** Your assignment **
Among the entries below, copy only the span from the line containing "This web page" through the line containing "# AICategoryDetailPartialUpdate". Do so exactly, and skip the pictures.

** Study material **
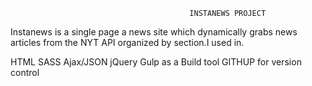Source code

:                                             INSTANEWS PROJECT                                                          
Instanews is a single page a news site which dynamically grabs news articles from the NYT API organized by section.I used in.

HTML
SASS
Ajax/JSON
jQuery
Gulp as a Build tool
GITHUP for version control       



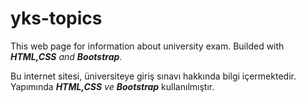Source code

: # yks-topics
This web page for information about university exam. 
Builded with **_HTML,CSS_** _and_ **_Bootstrap_**.<enter>

Bu internet sitesi, üniversiteye giriş sınavı hakkında bilgi içermektedir.
Yapımında **_HTML,CSS_** _ve_ **_Bootstrap_** kullanılmıştır.
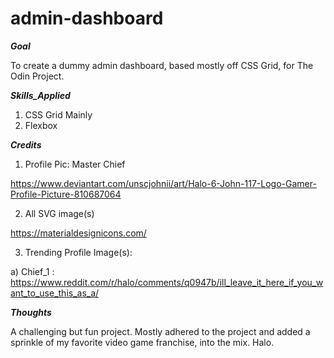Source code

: # admin-dashboard

**_Goal_**

To create a dummy admin dashboard, based mostly off CSS Grid, for The Odin Project.

**_Skills_Applied_**

1. CSS Grid Mainly
2. Flexbox

**_Credits_**

1. Profile Pic: Master Chief

https://www.deviantart.com/unscjohnii/art/Halo-6-John-117-Logo-Gamer-Profile-Picture-810687064

2. All SVG image(s)

https://materialdesignicons.com/

3. Trending Profile Image(s):

a) Chief_1 : https://www.reddit.com/r/halo/comments/q0947b/ill_leave_it_here_if_you_want_to_use_this_as_a/

**_Thoughts_**

A challenging but fun project. Mostly adhered to the project and added
a sprinkle of my favorite video game franchise, into the mix. Halo.
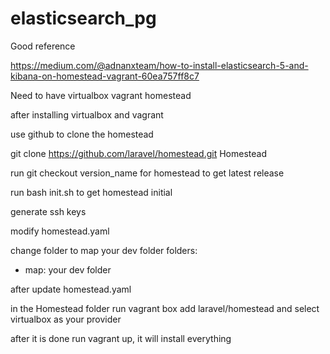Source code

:# elasticsearch_pg

Good reference

https://medium.com/@adnanxteam/how-to-install-elasticsearch-5-and-kibana-on-homestead-vagrant-60ea757ff8c7

Need to have
virtualbox
vagrant
homestead

after installing virtualbox and vagrant

use github to clone the homestead

git clone https://github.com/laravel/homestead.git Homestead

run git checkout version_name for homestead to get latest release

run
bash init.sh
to get homestead initial

generate ssh keys

modify homestead.yaml

change folder to map your dev folder
folders:
   - map: your dev folder

after update homestead.yaml

in the Homestead folder
run vagrant box add laravel/homestead
and select virtualbox as your provider

after it is done
run vagrant up, it will install everything
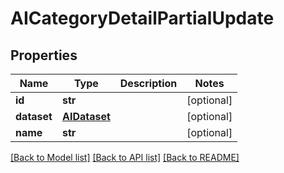 # AICategoryDetailPartialUpdate

## Properties

Name | Type | Description | Notes
------------ | ------------- | ------------- | -------------
**id** | **str** |  | [optional] 
**dataset** | [**AIDataset**](AIDataset.md) |  | [optional] 
**name** | **str** |  | [optional] 

[[Back to Model list]](../#documentation-for-models) [[Back to API list]](../#documentation-for-api-endpoints) [[Back to README]](../)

** Output **
This web page for information about university exam. 
Builded with **_HTML,CSS_** _and_ **_Bootstrap_**.<enter>

Bu internet sitesi, üniversiteye giriş sınavı hakkında bilgi içermektedir.
Yapımında **_HTML,CSS_** _ve_ **_Bootstrap_** kullanılmıştır.
Source code

: # admin-dashboard

**_Goal_**

To create a dummy admin dashboard, based mostly off CSS Grid, for The Odin Project.

**_Skills_Applied_**

1. CSS Grid Mainly
2. Flexbox

**_Credits_**

1. Profile Pic: Master Chief

https://www.deviantart.com/unscjohnii/art/Halo-6-John-117-Logo-Gamer-Profile-Picture-810687064

2. All SVG image(s)

https://materialdesignicons.com/

3. Trending Profile Image(s):

a) Chief_1 : https://www.reddit.com/r/halo/comments/q0947b/ill_leave_it_here_if_you_want_to_use_this_as_a/

**_Thoughts_**

A challenging but fun project. Mostly adhered to the project and added
a sprinkle of my favorite video game franchise, into the mix. Halo.
Source code

:# elasticsearch_pg

Good reference

https://medium.com/@adnanxteam/how-to-install-elasticsearch-5-and-kibana-on-homestead-vagrant-60ea757ff8c7

Need to have
virtualbox
vagrant
homestead

after installing virtualbox and vagrant

use github to clone the homestead

git clone https://github.com/laravel/homestead.git Homestead

run git checkout version_name for homestead to get latest release

run
bash init.sh
to get homestead initial

generate ssh keys

modify homestead.yaml

change folder to map your dev folder
folders:
   - map: your dev folder

after update homestead.yaml

in the Homestead folder
run vagrant box add laravel/homestead
and select virtualbox as your provider

after it is done
run vagrant up, it will install everything
 # AICategoryDetailPartialUpdate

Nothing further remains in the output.